• _HOW TO COMPLETE THIS TASK_:
The required output is the line that contains "assign vid_pVDE_O = vid_pVDE_I;" plus every line after it in the listing below, copied exactly as it appears.

• _DATA EXTRACT_:
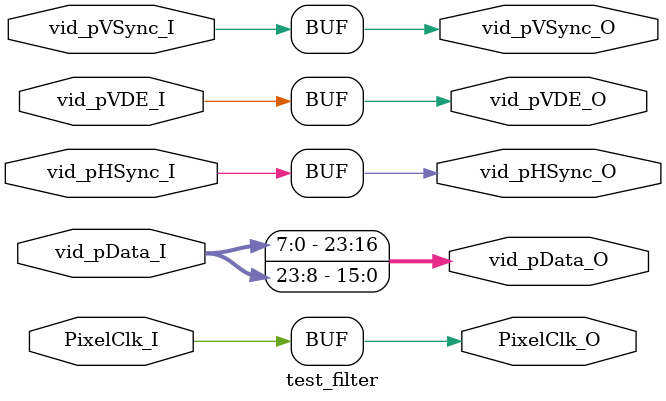
<source format=v>
`timescale 1ns / 1ps


module test_filter(
    vid_pData_I,
    vid_pHSync_I,
    vid_pVSync_I,
    vid_pVDE_I,
    PixelClk_I,
    vid_pData_O,
    vid_pHSync_O,
    vid_pVSync_O,
    vid_pVDE_O,
    PixelClk_O
    );
    input [23:0] vid_pData_I;
    input vid_pHSync_I;
    input vid_pVSync_I;
    input vid_pVDE_I;
    input PixelClk_I;
    output [23:0] vid_pData_O;
    output vid_pHSync_O;
    output vid_pVSync_O;
    output vid_pVDE_O;
    output PixelClk_O;

    assign vid_pData_O[23:16] = vid_pData_I[7:0];
    assign vid_pData_O[15:8] = vid_pData_I[23:16];
    assign vid_pData_O[7:0] = vid_pData_I[15:8];
    assign vid_pVSync_O = vid_pVSync_I;
    assign vid_pHSync_O = vid_pHSync_I;
    assign vid_pVDE_O = vid_pVDE_I;
    assign PixelClk_O = PixelClk_I;
endmodule

</source>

• _TASK OUTPUT_:
    assign vid_pVDE_O = vid_pVDE_I;
    assign PixelClk_O = PixelClk_I;
endmodule

</source>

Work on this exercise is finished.